New Database Documents Sex Differences in Cancer Biology, Risk Factors, and Treatments

A groundbreaking new database could lead to vast improvements in precision oncology by documenting sex-based differences in cancer treatment efficacy, biomarkers, risk factors, and microbial influences across 71 cancer types. The database — created by researchers at the Yale School of Public Health (YSPH), Yale School of Medicine (YSM), and international collaborators — addresses a significant gap in current research and demonstrates how biological sex can comprehensively impact cancer onset, progression, and therapeutic outcomes, the researchers said.

The project, which the researchers call OncoSexome, was created in response to the tendency of scientists and clinicians to overlook sex differences in clinical trials.

“It’s concerning that most cancer clinical trials historically overlooked sex differences,” said Xinyi Shen, MPH '21, a YSPH doctoral student and one of the lead authors of a paper on the database published in Nucleic Acids Research. Shen explained that one major feature of OncoSexome reveals how “cancer drugs exhibit significantly different effects in males versus females” in therapeutic efficacy and adverse responses​.

A National Cancer Institute study published earlier this year found that although only 0.5% of oncology clinical trials had curated post-treatment sex comparisons, many of these trials uncovered important differences in treatment outcomes. These findings highlight the critical importance of considering sex differences when planning treatment strategies, the Yale researchers said. For example, females receiving adjuvant fluoropyrimidine-based chemotherapy for colon cancer experienced higher toxicity rates.

OncoSexome implements a 2016 NIH policy that mandates the inclusion of sex as a biological variable in research proposals, a requirement that has shed light on the importance of understanding sex-based disparities.

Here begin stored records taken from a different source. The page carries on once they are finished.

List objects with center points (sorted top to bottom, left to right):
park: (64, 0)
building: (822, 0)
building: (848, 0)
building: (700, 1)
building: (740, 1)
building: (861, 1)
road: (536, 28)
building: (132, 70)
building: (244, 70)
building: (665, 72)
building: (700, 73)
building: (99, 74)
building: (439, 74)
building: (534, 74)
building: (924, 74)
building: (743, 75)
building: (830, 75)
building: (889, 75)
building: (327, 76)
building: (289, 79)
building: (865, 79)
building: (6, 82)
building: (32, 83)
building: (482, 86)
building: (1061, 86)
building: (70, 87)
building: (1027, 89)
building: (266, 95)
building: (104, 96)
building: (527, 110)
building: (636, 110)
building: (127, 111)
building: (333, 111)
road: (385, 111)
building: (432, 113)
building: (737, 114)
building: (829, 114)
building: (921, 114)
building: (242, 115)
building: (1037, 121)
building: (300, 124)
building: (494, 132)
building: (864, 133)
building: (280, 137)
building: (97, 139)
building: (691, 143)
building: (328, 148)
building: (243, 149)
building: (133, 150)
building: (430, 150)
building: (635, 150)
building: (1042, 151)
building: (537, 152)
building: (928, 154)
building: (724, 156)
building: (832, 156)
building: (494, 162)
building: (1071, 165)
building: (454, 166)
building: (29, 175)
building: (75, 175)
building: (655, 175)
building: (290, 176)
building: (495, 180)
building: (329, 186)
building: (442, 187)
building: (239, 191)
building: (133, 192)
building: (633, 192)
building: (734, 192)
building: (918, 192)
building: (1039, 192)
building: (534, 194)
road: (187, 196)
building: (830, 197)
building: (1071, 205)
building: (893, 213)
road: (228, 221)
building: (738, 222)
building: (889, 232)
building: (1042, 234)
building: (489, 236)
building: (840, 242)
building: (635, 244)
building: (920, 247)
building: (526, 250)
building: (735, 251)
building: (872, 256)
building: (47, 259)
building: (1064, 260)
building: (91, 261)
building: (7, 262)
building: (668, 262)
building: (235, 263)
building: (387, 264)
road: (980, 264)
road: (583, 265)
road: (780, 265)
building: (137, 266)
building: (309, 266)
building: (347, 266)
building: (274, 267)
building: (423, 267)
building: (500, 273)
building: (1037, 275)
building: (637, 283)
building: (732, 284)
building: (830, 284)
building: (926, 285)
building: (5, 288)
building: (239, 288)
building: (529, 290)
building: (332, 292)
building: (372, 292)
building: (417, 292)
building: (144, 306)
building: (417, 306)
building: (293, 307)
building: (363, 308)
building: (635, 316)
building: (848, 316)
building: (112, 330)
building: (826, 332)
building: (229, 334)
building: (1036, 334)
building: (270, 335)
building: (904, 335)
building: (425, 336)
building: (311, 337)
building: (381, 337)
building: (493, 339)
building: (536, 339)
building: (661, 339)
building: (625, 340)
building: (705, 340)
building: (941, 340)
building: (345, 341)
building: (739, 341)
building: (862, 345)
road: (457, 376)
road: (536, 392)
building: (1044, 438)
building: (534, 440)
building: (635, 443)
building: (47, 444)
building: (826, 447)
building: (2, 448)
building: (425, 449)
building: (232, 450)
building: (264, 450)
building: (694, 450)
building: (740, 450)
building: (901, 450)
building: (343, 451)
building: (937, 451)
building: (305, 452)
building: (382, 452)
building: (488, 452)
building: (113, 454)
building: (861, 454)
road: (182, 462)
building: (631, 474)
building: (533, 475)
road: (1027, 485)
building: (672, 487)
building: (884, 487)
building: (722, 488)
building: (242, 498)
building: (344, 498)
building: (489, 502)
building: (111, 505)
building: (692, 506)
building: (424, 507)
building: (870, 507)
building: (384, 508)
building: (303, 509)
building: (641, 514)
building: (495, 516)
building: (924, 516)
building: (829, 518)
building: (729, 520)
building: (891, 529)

“After constructing such a database, we are able to collect evidence supporting that certain drugs should be prescribed differently for males and females,” said Shen. She emphasized that the goal is to avoid a “one-size-fits-all” approach to cancer care, encouraging treatments tailored to each sex’s unique biological response.

OncoSexome is the first comprehensive cancer database to capture sex-based differences across four interconnected domains: drug responses, biomarkers, cancer risk factors, and microbiome variations. It catalogs sex-based information on 2,051 anticancer drugs, 12,551 oncological biomarkers, 350 cancer risk factors, and 1,386 microbes. The evidence-based approaches combine diverse data sources with rigorous cross-referencing for validation. The database will keep evolving as new data emerges.

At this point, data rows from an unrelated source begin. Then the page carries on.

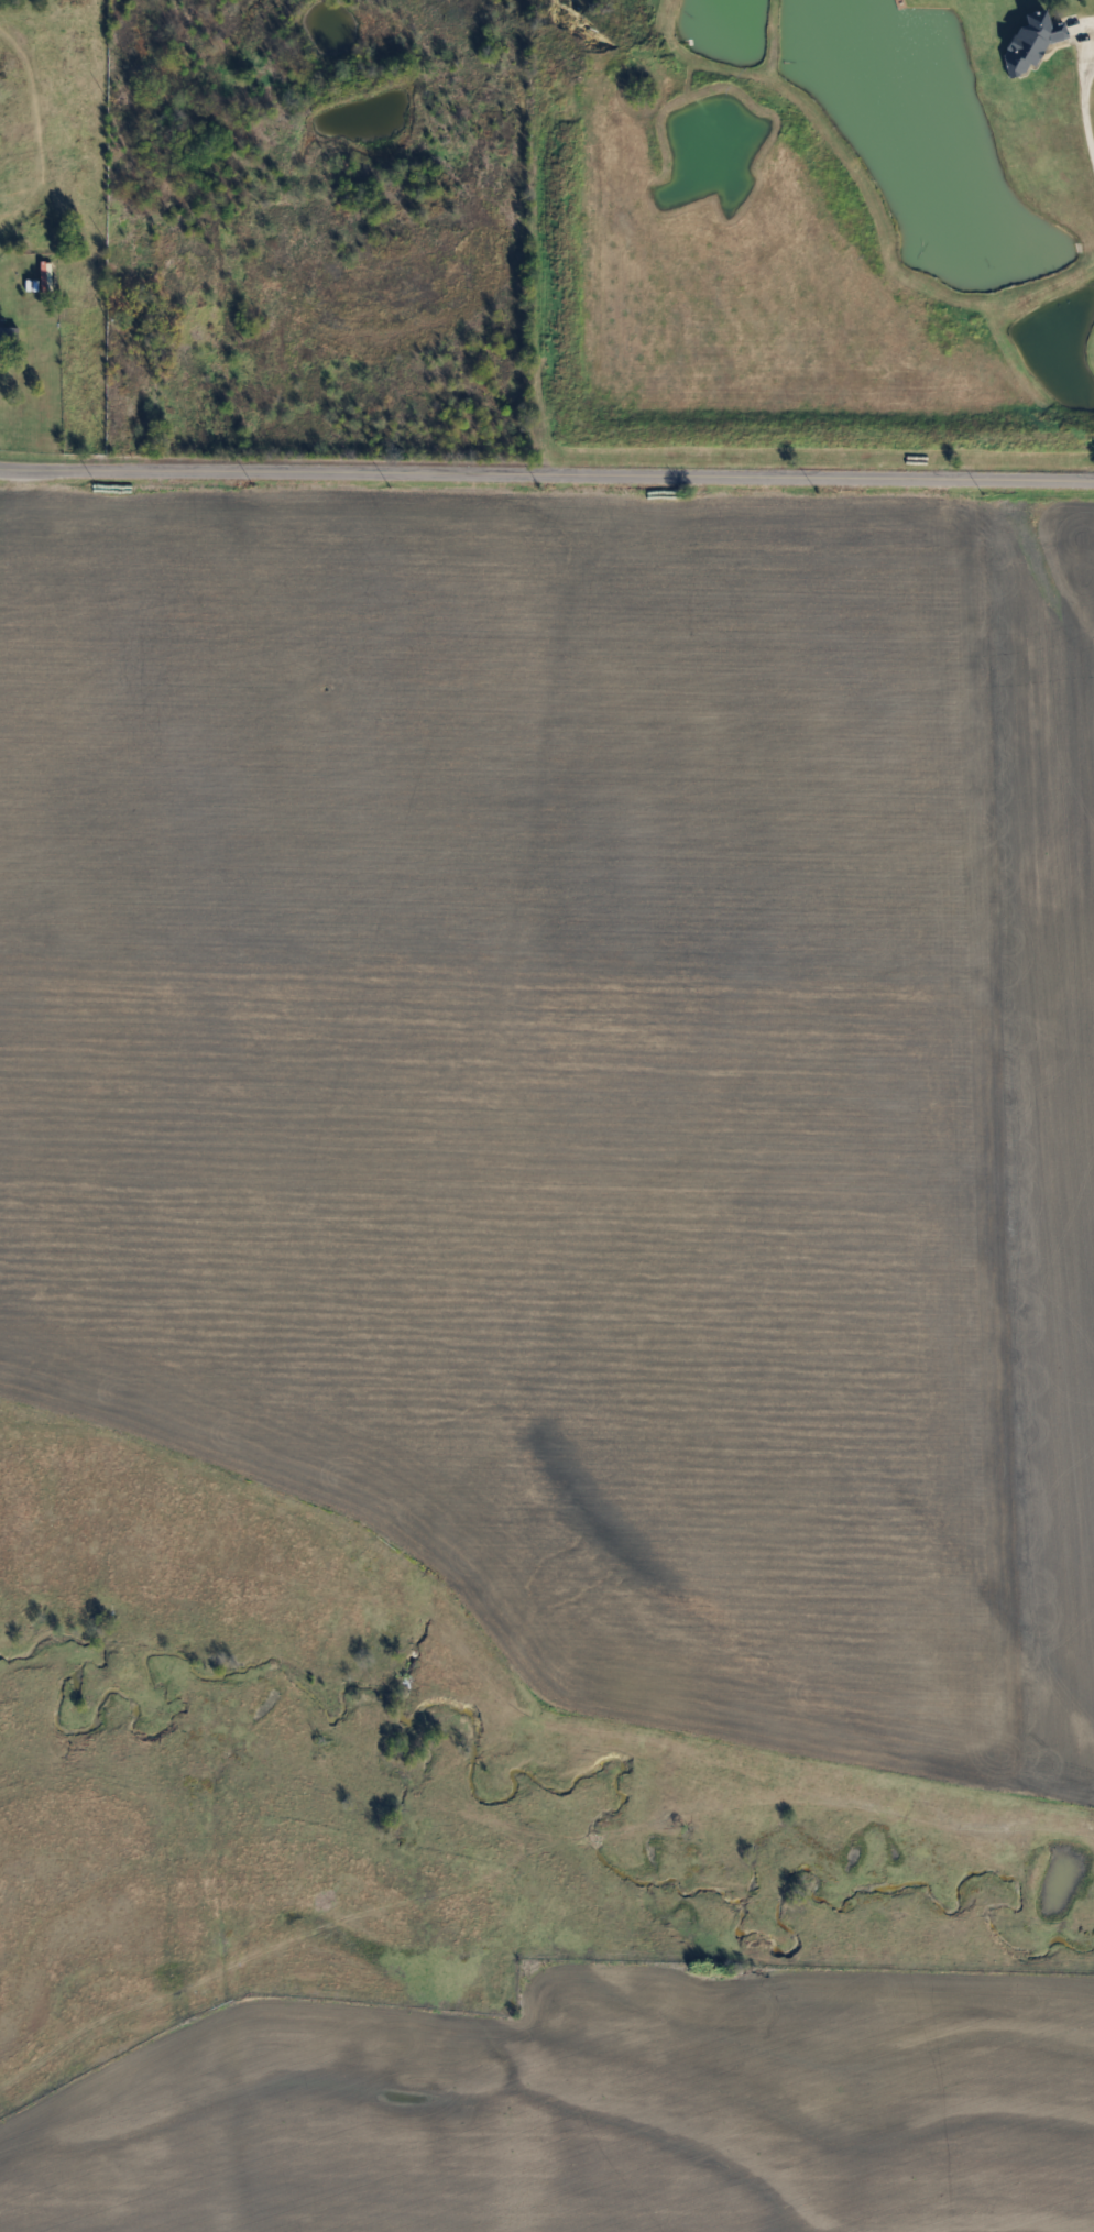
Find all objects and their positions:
building: (1028, 40)
road: (1085, 109)
building: (36, 214)
building: (12, 333)
road: (546, 477)

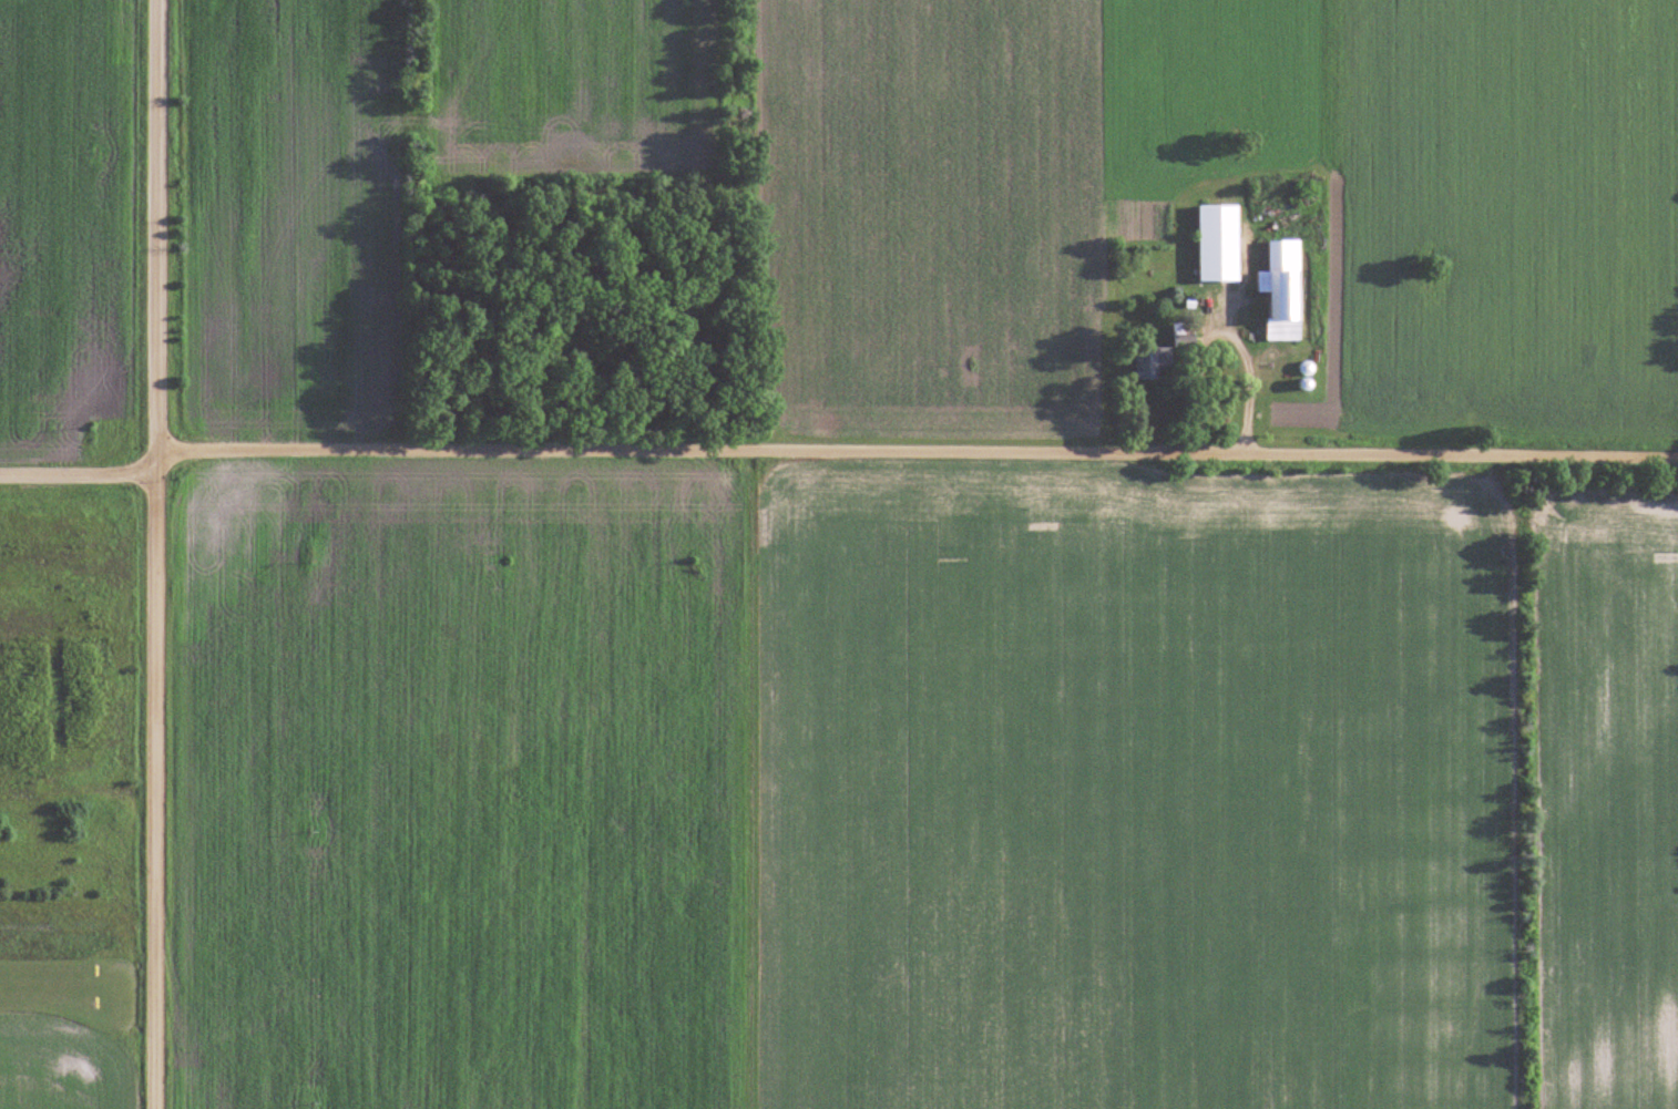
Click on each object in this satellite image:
building: (1210, 266)
building: (1284, 289)
road: (1223, 329)
building: (1184, 335)
building: (1150, 365)
road: (915, 454)
road: (75, 480)
road: (151, 554)
airport runway: (49, 982)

The interactive, user-friendly interface of the online database makes it an essential tool for translating sex-differentiated data into actionable insights that transform future advances in sex-aware cancer research and clinical practice.

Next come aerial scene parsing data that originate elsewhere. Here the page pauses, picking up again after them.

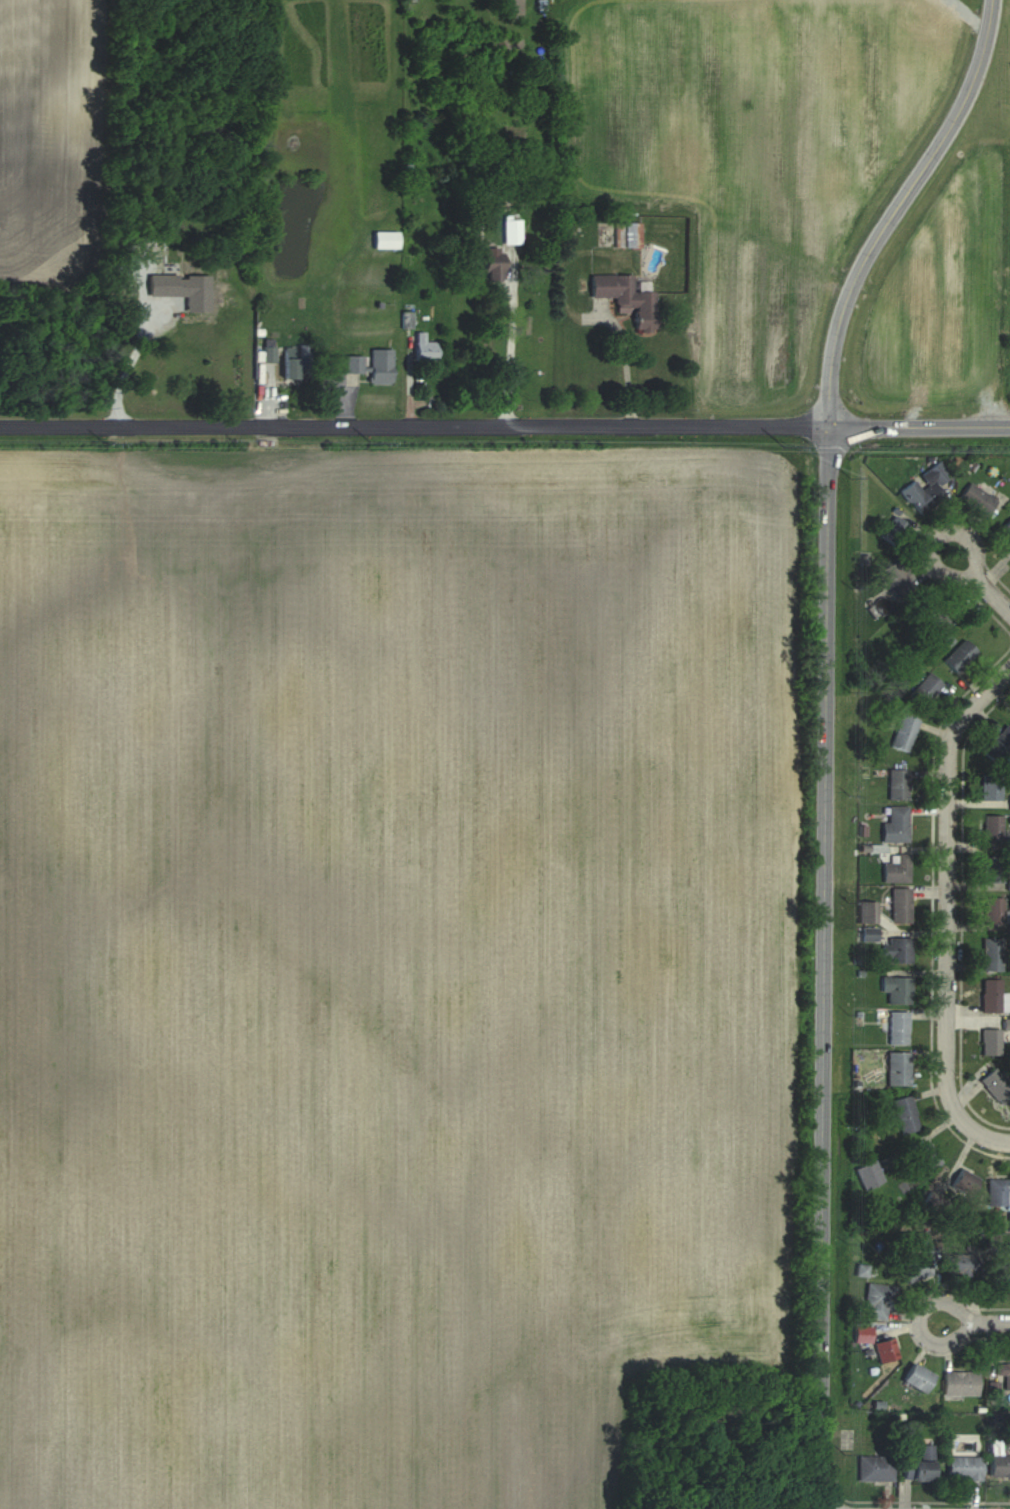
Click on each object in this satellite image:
road: (990, 17)
road: (887, 223)
building: (512, 231)
building: (384, 240)
building: (492, 264)
building: (161, 285)
building: (196, 295)
building: (626, 298)
building: (423, 348)
building: (267, 349)
road: (507, 352)
building: (297, 364)
road: (128, 365)
building: (372, 365)
road: (504, 425)
building: (926, 489)
building: (977, 500)
building: (1006, 530)
building: (894, 531)
road: (933, 554)
building: (898, 577)
road: (993, 591)
building: (932, 617)
building: (959, 656)
building: (925, 689)
building: (904, 733)
building: (999, 745)
building: (897, 784)
building: (991, 787)
building: (1009, 803)
building: (895, 825)
building: (992, 832)
building: (896, 869)
building: (992, 870)
road: (946, 894)
building: (900, 906)
building: (993, 911)
building: (867, 912)
building: (897, 950)
building: (992, 954)
road: (825, 967)
building: (897, 989)
building: (991, 995)
building: (898, 1028)
building: (1006, 1029)
building: (990, 1042)
building: (897, 1069)
building: (996, 1086)
building: (905, 1115)
road: (993, 1138)
building: (926, 1157)
building: (868, 1175)
building: (963, 1182)
building: (998, 1192)
building: (1009, 1223)
building: (963, 1264)
building: (916, 1270)
building: (1000, 1274)
building: (879, 1300)
road: (980, 1319)
building: (862, 1334)
building: (886, 1350)
building: (1003, 1373)
building: (916, 1378)
building: (959, 1383)
building: (999, 1466)
building: (919, 1467)
building: (875, 1468)
building: (963, 1468)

Caroline Helen Johnson, an associate professor of epidemiology (environmental health sciences) at YSPH and OncoSexome’s co-creator, noted how the database is unprecedented.

“Having information on both internal and external contributors to cancer, such as environmental chemicals or the microbiome, in one place is really beneficial,” said Johnson, who is also a member of Yale Cancer Center. “It’s just a resource for everyone.”

Johnson added that she hopes the database will raise awareness among researchers and clinicians “that there are differences between individuals in risk factors, biomarkers, and how we respond to drugs.”​

Other authors of the study include Dr. Andrew Thomas DeWan and Ms. Yechi Zhang from YSPH, Dr. Samuel David Butensky and Dr. Sajid A Khan from YSM, Dr. Feng Zhu, Dr. Yintao Zhang and Dr. Ying Zhou from Zhejiang University, Dr. Hong Yan, Dr. Zongwei Cai and Ms. Jiamin Li from Hong Kong Baptist University.